● GOAL OF THE EXERCISE: From the records below, extract only the lines running from the line with "desafíos que aún deben" to the line with "платы производятся в", both lines included, reproducing them exactly.

[Extracted page text data]
------------------------------------------------
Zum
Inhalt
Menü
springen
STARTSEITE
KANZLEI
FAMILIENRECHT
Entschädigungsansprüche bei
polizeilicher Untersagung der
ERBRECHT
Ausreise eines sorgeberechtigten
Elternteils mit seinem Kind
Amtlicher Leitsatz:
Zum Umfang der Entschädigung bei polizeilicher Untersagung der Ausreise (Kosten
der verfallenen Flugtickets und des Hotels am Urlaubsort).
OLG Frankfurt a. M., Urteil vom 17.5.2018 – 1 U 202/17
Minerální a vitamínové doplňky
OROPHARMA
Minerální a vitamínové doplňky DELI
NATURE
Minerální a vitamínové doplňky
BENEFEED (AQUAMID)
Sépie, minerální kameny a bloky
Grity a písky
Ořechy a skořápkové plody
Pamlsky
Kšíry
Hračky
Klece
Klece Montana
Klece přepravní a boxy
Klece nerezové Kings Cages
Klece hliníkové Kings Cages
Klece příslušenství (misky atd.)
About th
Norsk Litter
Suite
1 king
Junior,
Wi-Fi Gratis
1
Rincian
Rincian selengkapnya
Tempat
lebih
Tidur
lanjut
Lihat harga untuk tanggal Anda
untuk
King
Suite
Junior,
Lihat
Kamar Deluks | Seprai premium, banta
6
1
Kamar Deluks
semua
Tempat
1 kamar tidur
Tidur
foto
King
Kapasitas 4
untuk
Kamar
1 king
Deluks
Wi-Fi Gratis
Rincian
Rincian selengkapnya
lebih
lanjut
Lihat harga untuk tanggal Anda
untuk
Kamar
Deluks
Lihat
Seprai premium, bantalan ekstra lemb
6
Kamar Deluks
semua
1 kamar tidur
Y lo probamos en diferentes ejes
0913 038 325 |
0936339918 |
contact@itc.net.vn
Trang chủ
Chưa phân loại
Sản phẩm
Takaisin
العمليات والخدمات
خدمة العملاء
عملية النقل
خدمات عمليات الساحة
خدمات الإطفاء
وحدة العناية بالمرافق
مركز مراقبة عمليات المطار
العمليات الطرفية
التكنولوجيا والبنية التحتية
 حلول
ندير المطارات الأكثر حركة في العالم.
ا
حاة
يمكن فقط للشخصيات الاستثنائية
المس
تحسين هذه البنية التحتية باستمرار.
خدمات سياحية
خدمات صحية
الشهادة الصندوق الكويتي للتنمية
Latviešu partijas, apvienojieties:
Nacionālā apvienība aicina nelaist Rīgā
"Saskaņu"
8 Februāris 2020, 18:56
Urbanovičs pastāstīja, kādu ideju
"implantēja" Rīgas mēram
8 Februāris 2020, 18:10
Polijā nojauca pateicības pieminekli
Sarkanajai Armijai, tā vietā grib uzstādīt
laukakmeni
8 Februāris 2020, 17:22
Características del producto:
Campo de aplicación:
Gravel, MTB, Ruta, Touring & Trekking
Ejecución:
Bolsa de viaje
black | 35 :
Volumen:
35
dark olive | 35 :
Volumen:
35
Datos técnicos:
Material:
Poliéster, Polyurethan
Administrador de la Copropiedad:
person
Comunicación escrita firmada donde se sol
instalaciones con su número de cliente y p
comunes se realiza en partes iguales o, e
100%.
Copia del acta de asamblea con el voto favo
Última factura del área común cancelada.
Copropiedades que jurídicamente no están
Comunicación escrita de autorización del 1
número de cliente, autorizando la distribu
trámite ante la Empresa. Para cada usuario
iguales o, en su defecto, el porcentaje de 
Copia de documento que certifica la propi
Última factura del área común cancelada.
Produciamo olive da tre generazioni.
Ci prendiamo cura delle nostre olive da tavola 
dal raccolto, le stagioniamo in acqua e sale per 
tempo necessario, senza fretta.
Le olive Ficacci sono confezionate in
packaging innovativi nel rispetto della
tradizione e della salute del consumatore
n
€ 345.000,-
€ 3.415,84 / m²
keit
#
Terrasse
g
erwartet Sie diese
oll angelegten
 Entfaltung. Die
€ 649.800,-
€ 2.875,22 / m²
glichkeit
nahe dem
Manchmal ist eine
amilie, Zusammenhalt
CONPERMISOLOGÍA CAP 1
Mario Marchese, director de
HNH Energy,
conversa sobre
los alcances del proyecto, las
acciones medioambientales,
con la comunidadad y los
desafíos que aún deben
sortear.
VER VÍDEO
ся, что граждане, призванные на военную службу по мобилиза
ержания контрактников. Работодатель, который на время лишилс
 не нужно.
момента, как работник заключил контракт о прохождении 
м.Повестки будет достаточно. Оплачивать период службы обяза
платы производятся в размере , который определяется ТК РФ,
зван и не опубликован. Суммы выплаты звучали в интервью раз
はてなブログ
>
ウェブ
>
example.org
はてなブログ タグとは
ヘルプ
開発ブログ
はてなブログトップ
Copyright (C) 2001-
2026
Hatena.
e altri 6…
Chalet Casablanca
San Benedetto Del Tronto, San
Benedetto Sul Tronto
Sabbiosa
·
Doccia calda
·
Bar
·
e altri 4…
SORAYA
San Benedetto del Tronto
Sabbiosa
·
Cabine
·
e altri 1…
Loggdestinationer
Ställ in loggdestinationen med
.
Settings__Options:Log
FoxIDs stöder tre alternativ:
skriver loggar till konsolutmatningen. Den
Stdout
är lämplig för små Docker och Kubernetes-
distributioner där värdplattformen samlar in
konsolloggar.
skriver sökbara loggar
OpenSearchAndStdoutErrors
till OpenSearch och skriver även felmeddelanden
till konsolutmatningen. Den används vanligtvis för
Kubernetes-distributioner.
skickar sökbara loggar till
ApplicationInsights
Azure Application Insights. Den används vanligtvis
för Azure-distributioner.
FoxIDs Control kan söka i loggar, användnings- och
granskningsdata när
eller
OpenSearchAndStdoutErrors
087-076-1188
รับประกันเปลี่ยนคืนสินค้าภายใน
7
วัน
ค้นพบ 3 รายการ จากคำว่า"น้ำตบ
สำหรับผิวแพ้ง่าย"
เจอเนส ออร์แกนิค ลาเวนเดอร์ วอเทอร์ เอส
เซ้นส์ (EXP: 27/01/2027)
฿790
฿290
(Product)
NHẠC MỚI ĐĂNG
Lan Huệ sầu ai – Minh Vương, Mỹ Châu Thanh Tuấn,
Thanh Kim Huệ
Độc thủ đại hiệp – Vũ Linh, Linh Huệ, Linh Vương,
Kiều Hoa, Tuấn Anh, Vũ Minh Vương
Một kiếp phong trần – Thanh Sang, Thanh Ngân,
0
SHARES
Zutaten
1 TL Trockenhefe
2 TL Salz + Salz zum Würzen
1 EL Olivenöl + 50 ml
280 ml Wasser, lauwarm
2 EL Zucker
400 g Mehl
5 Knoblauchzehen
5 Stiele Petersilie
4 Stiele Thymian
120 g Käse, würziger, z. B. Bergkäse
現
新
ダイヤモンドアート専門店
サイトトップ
------------------------------------------------
● RESPONSE:
desafíos que aún deben
sortear.
VER VÍDEO
ся, что граждане, призванные на военную службу по мобилиза
ержания контрактников. Работодатель, который на время лишилс
 не нужно.
момента, как работник заключил контракт о прохождении 
м.Повестки будет достаточно. Оплачивать период службы обяза
платы производятся в размере , который определяется ТК РФ,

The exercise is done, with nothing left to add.